# Learning Deep Structured Semantic Models for Web Search using Clickthrough Data

    Po-Sen Huang
    Xiaodong He, Jianfeng Gao, Li Deng,Alex Acero, Larry Heck
    CIKM’13, Oct. 27 2013

https://www.microsoft.com/en-us/research/wp-content/uploads/2016/02/cikm2013_DSSM_fullversion.pdf

## 总结
使用DNN将高维稀疏text features映射到低维稠密语义空间。

- 输入层x是 bag-of-words term vectors(one-hot vector)
- Word Hashing:reduce the dimensionality of the bag-of-words term vectors
- activation function:tanh
- 通过cos得到一个文档D和一个query Q的相似度R(Q,D)
- 通过softmax得到基于给定Query最大的后验概率

## INTRODUCTION
These latent semantic models(`LSA`:latent semantic analysis) address the language discrepancy between Web documents and search queries by grouping different terms that occur in a similar context into the same semantic cluster. Thus, a query and a document, represented as two vectors in the lower-dimensional semantic space, can still have a high similarity score even if they do not share any term.

`PLSA`/`LDA`:these models are often trained in an unsupervised manner using an objective function that is only loosely coupled with the evaluation metric for the retrieval task. Thus the performance of these models on Web search tasks is not as good as originally expected.

Both `BLTM` and `DPM` outperform significantly the unsupervised latent semantic models, including LSA and PLSA, in the document ranking task.

`deep auto-encoders`:They demonstrated that hierarchical semantic structure embedded in the query and the document can be extracted via deep learning.

## RELATED WORK
### Latent Semantic Models and the Use of Clickthrough Data
- 通过SVD，一个document D可以映射成一个向量
- 对Query做同样的事情
- 相似度：这样就是比较两个向量的距离

### Deep Learning
They proposed a `semantic hashing` (SH) method which uses bottleneck features learned from the deep auto-encoder for information retrieval.

1. a stack of generative models (i.e., the restricted Boltzmann machine) are learned to map layer-by-layer a term vector representation of a document to a low-dimensional semantic concept vector.
1. the model parameters are fine-tuned so as to minimize the cross entropy error between the original term vector of the document and the reconstructed term vector.

The intermediate layer activations are used as features (i.e., bottleneck) for document ranking.

SH suffers from two problems:

1. the model parameters are optimized for the re-construction of the document term vectors rather than for differentiating the relevant documents from the irrelevant ones for a given query. 
1. in order to make the computational cost manageable, the term vectors of documents consist of only the most-frequent 2000 words.

**记录信息:**
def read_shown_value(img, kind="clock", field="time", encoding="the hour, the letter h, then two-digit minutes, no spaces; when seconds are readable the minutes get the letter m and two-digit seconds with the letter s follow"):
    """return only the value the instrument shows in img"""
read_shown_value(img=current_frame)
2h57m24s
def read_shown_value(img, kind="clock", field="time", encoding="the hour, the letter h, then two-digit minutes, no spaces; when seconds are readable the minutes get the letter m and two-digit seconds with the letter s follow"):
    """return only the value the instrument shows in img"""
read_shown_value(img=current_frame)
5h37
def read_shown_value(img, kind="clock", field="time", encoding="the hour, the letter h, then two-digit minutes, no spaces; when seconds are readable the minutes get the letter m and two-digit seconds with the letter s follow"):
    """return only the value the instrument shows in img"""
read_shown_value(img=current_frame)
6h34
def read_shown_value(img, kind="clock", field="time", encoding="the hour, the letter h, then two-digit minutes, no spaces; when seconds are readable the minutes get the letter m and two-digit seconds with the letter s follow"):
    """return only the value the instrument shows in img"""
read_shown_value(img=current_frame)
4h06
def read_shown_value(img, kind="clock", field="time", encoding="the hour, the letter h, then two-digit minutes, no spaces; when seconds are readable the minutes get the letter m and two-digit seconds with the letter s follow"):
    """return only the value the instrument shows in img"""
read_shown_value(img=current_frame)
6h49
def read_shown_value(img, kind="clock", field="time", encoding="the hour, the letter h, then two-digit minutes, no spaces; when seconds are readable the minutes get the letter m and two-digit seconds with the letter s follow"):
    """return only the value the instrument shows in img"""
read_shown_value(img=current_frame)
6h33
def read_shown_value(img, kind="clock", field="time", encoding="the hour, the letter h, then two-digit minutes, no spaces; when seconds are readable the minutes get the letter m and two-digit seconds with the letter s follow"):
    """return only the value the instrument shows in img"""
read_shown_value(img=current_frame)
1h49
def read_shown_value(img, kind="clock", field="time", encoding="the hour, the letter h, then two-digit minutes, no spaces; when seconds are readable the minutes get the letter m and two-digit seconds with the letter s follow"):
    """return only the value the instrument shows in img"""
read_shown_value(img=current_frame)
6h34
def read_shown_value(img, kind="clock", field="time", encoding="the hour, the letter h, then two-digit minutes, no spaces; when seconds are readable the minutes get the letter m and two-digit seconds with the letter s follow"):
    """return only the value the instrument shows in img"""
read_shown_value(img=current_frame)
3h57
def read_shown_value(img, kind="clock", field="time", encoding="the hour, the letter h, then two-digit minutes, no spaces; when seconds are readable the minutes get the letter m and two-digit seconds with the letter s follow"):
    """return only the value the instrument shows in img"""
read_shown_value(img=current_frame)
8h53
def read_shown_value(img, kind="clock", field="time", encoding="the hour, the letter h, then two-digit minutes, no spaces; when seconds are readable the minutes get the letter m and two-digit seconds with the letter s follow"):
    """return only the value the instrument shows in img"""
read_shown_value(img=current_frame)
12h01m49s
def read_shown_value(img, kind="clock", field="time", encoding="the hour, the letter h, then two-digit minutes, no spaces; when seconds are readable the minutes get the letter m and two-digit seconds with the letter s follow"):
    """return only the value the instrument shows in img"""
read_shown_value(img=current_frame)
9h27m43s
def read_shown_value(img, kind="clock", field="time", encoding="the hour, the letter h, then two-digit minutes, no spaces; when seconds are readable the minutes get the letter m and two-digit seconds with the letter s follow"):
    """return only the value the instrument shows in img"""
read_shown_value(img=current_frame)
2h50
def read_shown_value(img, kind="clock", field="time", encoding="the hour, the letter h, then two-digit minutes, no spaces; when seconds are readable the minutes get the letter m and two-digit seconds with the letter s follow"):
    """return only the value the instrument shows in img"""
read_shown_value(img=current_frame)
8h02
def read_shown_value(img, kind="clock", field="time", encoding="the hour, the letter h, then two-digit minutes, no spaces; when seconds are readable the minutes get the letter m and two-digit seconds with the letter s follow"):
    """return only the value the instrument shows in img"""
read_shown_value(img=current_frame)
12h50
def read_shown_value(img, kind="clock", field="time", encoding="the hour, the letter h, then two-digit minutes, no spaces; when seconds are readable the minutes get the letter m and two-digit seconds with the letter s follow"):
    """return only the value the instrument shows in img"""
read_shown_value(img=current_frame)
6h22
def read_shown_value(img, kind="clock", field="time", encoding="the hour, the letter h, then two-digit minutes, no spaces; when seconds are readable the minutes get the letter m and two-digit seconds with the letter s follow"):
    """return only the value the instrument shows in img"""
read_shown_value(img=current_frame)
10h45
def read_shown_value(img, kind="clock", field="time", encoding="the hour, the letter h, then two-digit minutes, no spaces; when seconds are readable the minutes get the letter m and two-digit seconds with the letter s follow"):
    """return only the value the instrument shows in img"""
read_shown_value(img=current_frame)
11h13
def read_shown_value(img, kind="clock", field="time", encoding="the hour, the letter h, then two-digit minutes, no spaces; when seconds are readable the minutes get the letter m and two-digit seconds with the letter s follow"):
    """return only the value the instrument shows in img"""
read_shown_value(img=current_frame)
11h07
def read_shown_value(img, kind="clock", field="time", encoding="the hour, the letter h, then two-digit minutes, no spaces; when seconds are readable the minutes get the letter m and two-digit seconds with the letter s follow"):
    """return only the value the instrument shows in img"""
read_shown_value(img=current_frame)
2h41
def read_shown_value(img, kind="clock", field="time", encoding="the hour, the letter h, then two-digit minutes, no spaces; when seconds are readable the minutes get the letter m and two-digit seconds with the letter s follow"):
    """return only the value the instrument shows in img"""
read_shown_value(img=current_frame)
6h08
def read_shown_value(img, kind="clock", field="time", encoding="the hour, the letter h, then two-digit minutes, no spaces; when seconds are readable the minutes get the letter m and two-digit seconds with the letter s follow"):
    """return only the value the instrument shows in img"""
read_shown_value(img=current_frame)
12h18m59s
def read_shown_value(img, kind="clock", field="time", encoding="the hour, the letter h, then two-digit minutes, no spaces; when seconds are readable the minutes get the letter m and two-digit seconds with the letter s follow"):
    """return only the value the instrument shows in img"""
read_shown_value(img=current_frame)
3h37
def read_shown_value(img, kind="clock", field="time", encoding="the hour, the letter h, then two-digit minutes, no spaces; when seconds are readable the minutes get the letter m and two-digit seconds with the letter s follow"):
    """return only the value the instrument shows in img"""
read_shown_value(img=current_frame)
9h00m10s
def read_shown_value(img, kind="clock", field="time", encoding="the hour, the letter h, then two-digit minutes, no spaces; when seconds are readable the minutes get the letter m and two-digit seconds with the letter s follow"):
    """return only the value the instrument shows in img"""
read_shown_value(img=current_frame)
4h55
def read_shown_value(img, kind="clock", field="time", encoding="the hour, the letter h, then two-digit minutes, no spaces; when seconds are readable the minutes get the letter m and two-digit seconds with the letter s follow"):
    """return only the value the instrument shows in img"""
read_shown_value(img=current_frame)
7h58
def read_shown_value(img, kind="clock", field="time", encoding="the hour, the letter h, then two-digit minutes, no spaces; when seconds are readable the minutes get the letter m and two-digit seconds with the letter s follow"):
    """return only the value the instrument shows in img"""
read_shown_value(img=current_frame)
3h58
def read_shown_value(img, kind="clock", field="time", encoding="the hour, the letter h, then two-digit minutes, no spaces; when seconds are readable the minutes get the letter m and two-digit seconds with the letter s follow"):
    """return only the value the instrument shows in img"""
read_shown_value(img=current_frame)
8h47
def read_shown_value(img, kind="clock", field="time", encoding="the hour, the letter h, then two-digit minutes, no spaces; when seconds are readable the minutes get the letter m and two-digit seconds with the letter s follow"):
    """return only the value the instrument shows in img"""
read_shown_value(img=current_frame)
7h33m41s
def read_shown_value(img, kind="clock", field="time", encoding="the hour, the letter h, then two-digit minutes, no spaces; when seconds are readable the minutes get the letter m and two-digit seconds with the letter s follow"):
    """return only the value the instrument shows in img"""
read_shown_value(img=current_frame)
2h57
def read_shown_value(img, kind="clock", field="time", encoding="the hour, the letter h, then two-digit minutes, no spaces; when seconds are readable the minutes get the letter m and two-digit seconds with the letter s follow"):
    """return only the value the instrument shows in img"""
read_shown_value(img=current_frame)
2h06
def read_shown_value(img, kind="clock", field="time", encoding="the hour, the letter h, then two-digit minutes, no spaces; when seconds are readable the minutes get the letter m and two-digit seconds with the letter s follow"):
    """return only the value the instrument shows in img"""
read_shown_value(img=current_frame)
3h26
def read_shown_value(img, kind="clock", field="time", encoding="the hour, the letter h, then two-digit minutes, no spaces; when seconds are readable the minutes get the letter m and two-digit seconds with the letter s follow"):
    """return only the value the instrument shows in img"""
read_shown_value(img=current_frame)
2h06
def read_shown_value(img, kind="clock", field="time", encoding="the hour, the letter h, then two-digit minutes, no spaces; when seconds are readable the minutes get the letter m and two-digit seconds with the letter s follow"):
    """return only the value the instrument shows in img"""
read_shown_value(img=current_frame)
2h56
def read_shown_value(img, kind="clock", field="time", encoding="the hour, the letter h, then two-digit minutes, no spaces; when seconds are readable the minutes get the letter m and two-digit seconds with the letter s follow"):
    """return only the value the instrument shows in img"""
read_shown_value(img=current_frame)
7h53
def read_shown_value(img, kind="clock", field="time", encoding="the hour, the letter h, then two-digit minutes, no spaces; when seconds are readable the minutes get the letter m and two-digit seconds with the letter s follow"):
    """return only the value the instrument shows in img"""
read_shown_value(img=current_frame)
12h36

**任务说明:** 把上面关于DSSM论文的这篇笔记从最后一句之后接着写下去。

**本题结果:**
## DEEP STRUCTURED SEMANTIC MODELS FOR WEB SEARCH
### DNN for Computing Semantic Features
![1](http://ou8qjsj0m.bkt.clouddn.com//17-8-6/33010786.jpg)

- denote x as the input term vector
- y as the output vector
- $l_i, i=1,...,N-1$, as the intermediate hidden layers
- $W_i$ as the i-th weight matrix
- $b_i$ as the i-th bias term,

$l_1=W_1x$

$l_i=f(W_il_{i-1}+b_i),i=2,...,N-1$

$y=f(W_Nl_{N-1}+b_N)$

use the tanh as the activation function at the output layer and the hidden layers $l_i,i=2,...,N-1$:

$f(x)=\frac{1-e^{-2x}}{1+e^{-2x}}$

The semantic relevance score between a query Q and a document D is then measured as:

$R(Q,D)=cosine(y_Q,y_D)=\frac{y_Q^T y_D}{\Vert y_Q \Vert\Vert y_D \Vert}$

### WordHashing
Given a word (e.g. good), we first add word starting and ending marks to the word (e.g. #good#). Then, we break the word into letter n-grams (e.g. letter trigrams: #go, goo, ood, od#). Finally, the word is represented using a vector of letter n-grams.

Compared with the original size of the one-hot vector, word hashing allows us to represent a query or a document using a vector with much lower dimensionality.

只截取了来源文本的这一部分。